I must be back in
the trap before sunset. Excuse me, Katuti, so we call the school. Here
comes your little Nemu."
The brother and sister left the garden.
As soon as the ladies, who accompanied them, had turned their backs,
Bent-Anat grasped her brother's hand with unaccustomed warmth, and said:
"Avoid all imprudence; but your demand is just, and I will help you with
all my heart."
CHAPTER XI.
As soon as Bent-Anat had quitted Mena's domain, the dwarf Nemu entered
the garden with a letter, and briefly related his adventures; but in such
a comical fashion that both the ladies laughed, and Katuti, with a lively
gaiety, which was usually foreign to her, while she warned him, at the
same time praised his acuteness. She looked at the seal of the letter and
said:
"This is a lucky day; it has brought us great things, and the promise of
greater things in the future." Nefert came close up to her and said
imploringly: "Open the letter, and see if there is nothing in it from
him."
Katuti unfastened the wax, looked through the letter with a hasty glance,
stroked the cheek of her child, and said:
"Perhaps your brother has written for him; I see no line in his
handwriting."
Nefert on her side glanced at the letter, but not to read it, only to
seek some trace of the well-known handwriting of her husband.

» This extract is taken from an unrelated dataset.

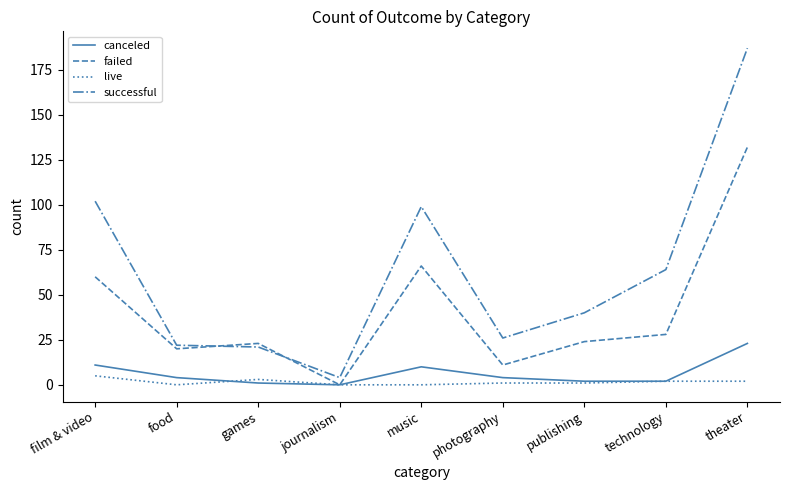

Reading left to right, transcribe all the data shown in this chart.

canceled: film & video=11	food=4	games=1	journalism=0	music=10	photography=4	publishing=2	technology=2	theater=23
failed: film & video=60	food=20	games=23	journalism=0	music=66	photography=11	publishing=24	technology=28	theater=132
live: film & video=5	food=0	games=3	journalism=0	music=0	photography=1	publishing=1	technology=2	theater=2
successful: film & video=102	food=22	games=21	journalism=4	music=99	photography=26	publishing=40	technology=64	theater=187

Like all the Egyptian women of good family she could read, and during the
first two years of her married life she had often--very often--had the
opportunity of puzzling, and yet rejoicing, over the feeble signs which
the iron hand of the charioteer had scrawled on the papyrus for her whose
slender fingers could guide the reed pen with firmness and decision.
She examined the letter, and at last said, with tears in her eyes:
"Nothing! I will go to my room, mother."
Katuti kissed her and said, "Hear first what your brother writes."
But Nefert shook her head, turned away in silence, and disappeared into
the house.
Katuti was not very friendly to her son-in-law, but her heart clung to
her handsome, reckless son, the very image of her lost husband, the
favorite of women, and the gayest youth among the young nobles who
composed the chariot-guard of the king.
How fully he had written to-day--he who weilded the reed-pen so
laboriously.
This really was a letter; while, usually, he only asked in the fewest
words for fresh funds for the gratification of his extravagant tastes.